The Federal Reserve anticipates an inflation decline over the next year, reaching 2.2% by the end of Q4 2022.
Dauffenbach said reaching an inflation rate under 3% will require a significant ramp up in the supply chain. He’s concerned that won’t happen at the pace national experts are forecasting.
“Ultimately, I feel like we don’t take stock of some of our historic [economists] like Milton Friedman, who said ‘inflation is always and everywhere a monetary phenomenon,’” Dauffenbach said.
In Norman, the increased cost of goods and materials is affecting the way many businesses receive their products and how they price them. Terri Carmichael, co-owner of Top Dog Pet Resort, said she is paying 5% more for dog food and treats since the spring.
Carmichael said ownership circumvents this increase by shopping for deals and maintaining flexibility when selecting a brand.
“We try to go to Sam’s and buy in bulk,” Carmichael said. “Typically, they will have $4 or $5 off different brands, so I just get what’s on special and shop wisely.”
Dena Deveraux, manager of Copelin’s Office Center and Kidoodles Toy Zone, said prior to the pandemic, vendors would change their prices once a year. She is now seeing price increases with every order she places.
Deveraux said she also sees suppliers change their freight policies, adding costs to the inflated price of products.
“They used to give free freight if you purchase [a certain] amount, and they have thrown that away, so we get to pay the freight and they won’t ship the entire order,” Deveraux said. “We’ve been encountering that since COVID-19 started, but it’s happening more and more.”

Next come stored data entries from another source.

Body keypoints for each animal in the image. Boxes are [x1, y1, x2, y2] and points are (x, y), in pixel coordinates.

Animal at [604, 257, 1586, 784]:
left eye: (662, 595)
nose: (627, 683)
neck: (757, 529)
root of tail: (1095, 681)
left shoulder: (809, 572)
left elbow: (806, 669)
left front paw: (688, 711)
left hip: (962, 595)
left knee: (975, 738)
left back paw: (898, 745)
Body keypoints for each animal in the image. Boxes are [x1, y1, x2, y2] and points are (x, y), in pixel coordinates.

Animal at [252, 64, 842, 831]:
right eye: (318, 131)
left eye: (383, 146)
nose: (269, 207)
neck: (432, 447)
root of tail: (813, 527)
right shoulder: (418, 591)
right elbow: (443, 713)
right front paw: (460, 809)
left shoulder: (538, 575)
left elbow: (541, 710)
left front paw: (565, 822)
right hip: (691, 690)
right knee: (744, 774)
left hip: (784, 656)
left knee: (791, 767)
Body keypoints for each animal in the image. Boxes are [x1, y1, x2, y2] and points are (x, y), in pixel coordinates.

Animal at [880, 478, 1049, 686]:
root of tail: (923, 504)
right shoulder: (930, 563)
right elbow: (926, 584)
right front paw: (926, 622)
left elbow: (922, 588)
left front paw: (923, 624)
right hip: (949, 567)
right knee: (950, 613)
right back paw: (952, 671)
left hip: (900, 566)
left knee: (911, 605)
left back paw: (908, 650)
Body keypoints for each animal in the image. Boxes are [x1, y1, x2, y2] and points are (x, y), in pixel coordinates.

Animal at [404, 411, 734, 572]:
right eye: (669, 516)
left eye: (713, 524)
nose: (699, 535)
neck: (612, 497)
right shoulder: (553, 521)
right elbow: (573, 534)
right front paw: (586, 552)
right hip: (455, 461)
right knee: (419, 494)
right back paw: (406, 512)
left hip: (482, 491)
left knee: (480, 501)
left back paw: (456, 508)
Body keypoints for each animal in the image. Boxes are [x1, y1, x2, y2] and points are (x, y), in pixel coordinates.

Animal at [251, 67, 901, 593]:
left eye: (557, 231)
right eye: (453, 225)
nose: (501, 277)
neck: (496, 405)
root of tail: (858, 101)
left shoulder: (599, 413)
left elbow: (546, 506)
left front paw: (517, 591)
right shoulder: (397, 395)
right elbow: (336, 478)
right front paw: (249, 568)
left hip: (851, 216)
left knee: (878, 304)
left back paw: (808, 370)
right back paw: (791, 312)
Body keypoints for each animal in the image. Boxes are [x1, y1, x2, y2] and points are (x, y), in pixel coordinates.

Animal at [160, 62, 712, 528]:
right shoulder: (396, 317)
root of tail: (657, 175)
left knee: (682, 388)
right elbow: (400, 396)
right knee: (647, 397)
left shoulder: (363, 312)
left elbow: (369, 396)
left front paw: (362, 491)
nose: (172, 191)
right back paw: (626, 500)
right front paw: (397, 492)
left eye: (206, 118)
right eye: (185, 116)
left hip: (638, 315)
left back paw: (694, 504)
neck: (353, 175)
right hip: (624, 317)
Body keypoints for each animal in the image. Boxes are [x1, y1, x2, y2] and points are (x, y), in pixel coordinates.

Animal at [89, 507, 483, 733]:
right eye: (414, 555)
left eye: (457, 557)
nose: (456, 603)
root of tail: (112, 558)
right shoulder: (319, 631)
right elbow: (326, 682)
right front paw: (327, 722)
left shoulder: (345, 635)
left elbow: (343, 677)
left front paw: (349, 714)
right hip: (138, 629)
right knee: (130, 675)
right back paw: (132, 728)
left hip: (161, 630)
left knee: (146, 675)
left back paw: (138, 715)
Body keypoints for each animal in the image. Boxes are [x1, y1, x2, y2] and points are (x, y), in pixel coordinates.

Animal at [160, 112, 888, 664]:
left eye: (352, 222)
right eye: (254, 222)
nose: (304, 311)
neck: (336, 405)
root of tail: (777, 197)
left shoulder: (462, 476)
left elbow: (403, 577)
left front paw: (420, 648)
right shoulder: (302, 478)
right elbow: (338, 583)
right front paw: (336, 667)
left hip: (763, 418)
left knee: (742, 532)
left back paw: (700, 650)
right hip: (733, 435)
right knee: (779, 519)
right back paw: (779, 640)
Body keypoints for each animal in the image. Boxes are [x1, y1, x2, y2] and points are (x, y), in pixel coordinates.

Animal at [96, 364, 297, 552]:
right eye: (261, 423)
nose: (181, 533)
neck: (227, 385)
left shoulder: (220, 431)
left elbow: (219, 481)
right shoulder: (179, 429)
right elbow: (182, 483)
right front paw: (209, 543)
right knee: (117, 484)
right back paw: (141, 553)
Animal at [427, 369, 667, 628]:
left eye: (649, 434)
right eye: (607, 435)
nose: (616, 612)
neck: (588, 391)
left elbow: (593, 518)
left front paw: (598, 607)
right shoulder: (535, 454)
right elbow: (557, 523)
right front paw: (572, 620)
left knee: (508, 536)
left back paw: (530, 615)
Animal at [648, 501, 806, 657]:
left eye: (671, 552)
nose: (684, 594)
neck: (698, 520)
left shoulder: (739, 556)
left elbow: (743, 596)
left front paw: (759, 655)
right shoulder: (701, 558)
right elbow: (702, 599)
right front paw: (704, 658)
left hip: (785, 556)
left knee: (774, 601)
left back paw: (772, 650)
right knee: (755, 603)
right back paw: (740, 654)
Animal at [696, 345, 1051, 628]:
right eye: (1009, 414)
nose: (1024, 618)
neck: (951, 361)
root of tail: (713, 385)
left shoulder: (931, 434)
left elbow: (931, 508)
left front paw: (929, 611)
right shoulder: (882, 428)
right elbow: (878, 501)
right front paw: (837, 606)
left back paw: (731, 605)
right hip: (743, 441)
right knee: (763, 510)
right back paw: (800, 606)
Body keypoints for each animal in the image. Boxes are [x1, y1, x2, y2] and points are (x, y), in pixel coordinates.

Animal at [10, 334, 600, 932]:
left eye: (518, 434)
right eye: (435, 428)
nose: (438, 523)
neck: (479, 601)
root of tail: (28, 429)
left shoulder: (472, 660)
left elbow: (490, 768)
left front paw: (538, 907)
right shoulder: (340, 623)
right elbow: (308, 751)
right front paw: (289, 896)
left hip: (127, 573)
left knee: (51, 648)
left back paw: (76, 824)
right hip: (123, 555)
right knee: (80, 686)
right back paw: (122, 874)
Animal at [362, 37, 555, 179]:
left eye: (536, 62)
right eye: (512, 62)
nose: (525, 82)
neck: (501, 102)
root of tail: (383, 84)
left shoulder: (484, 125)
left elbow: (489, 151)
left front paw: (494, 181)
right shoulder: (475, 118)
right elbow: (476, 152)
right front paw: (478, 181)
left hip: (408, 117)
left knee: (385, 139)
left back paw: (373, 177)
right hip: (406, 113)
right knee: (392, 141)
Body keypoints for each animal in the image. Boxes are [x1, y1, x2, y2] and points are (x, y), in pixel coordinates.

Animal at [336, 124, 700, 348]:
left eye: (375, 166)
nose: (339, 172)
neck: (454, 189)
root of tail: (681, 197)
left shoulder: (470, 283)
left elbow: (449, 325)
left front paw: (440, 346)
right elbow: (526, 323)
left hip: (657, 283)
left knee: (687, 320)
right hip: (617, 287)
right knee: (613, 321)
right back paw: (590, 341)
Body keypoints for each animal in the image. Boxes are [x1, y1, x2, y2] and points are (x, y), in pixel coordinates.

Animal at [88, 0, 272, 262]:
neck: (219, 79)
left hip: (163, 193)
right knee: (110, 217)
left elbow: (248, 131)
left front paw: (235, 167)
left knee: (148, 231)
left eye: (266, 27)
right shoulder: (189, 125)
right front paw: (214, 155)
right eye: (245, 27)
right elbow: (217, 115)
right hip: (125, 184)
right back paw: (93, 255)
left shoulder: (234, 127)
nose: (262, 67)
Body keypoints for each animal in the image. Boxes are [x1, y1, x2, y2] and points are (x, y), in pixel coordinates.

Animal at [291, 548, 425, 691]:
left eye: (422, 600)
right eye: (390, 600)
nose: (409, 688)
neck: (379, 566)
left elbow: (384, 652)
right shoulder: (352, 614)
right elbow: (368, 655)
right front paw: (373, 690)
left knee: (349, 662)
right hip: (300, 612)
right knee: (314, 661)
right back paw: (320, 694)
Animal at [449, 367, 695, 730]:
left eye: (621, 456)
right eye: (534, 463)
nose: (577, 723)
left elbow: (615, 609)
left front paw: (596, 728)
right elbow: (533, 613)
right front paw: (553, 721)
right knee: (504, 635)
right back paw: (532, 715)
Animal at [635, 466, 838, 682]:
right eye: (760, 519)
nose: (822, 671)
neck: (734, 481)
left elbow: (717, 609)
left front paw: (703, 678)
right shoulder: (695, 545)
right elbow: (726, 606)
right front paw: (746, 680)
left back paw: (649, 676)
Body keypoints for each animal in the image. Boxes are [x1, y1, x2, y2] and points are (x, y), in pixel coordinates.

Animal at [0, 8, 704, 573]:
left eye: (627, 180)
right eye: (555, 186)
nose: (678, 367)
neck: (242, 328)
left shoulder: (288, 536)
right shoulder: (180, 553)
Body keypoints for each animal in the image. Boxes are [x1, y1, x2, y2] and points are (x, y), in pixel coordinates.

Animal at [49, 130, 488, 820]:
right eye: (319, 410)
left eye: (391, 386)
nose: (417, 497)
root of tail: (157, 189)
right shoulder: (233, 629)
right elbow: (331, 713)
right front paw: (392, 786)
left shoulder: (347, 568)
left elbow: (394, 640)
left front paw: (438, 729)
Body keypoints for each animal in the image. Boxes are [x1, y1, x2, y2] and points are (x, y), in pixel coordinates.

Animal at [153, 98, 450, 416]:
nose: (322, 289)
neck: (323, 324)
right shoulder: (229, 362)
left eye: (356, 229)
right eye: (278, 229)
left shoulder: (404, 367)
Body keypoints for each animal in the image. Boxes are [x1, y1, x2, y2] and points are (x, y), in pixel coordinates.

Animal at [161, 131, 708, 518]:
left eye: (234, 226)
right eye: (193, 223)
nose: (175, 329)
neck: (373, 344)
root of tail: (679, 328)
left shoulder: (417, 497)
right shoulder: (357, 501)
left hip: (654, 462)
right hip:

The price of food has gone up, too. According to a Producer Price Index news release summary released monthly by the U.S Bureau of Labor Statistics, the index for processed foods and feeds rose 2.1 percent.
For the 12 months ended in August, the index for processed goods for intermediate demand climbed 23%, the largest 12-month increase since February 1975, the summary states.
Jennifer Blackburn, owner of Cellar Wine & Spirits, said imported goods such as French wines, liquors, scotch and Irish whiskey have increased in price the most. Even some domestic products like beer and bourbon are more expensive recently through wholesale suppliers, meaning higher prices for the customer.
“Unfortunately, we have to pass that cost on to the customer,” Blackburn said.
Patterson said all of his commodities including grass seed are up around 5%. He expressed concern about the amount of business the store will receive if the inflation rate were to continue above 5% into the new year.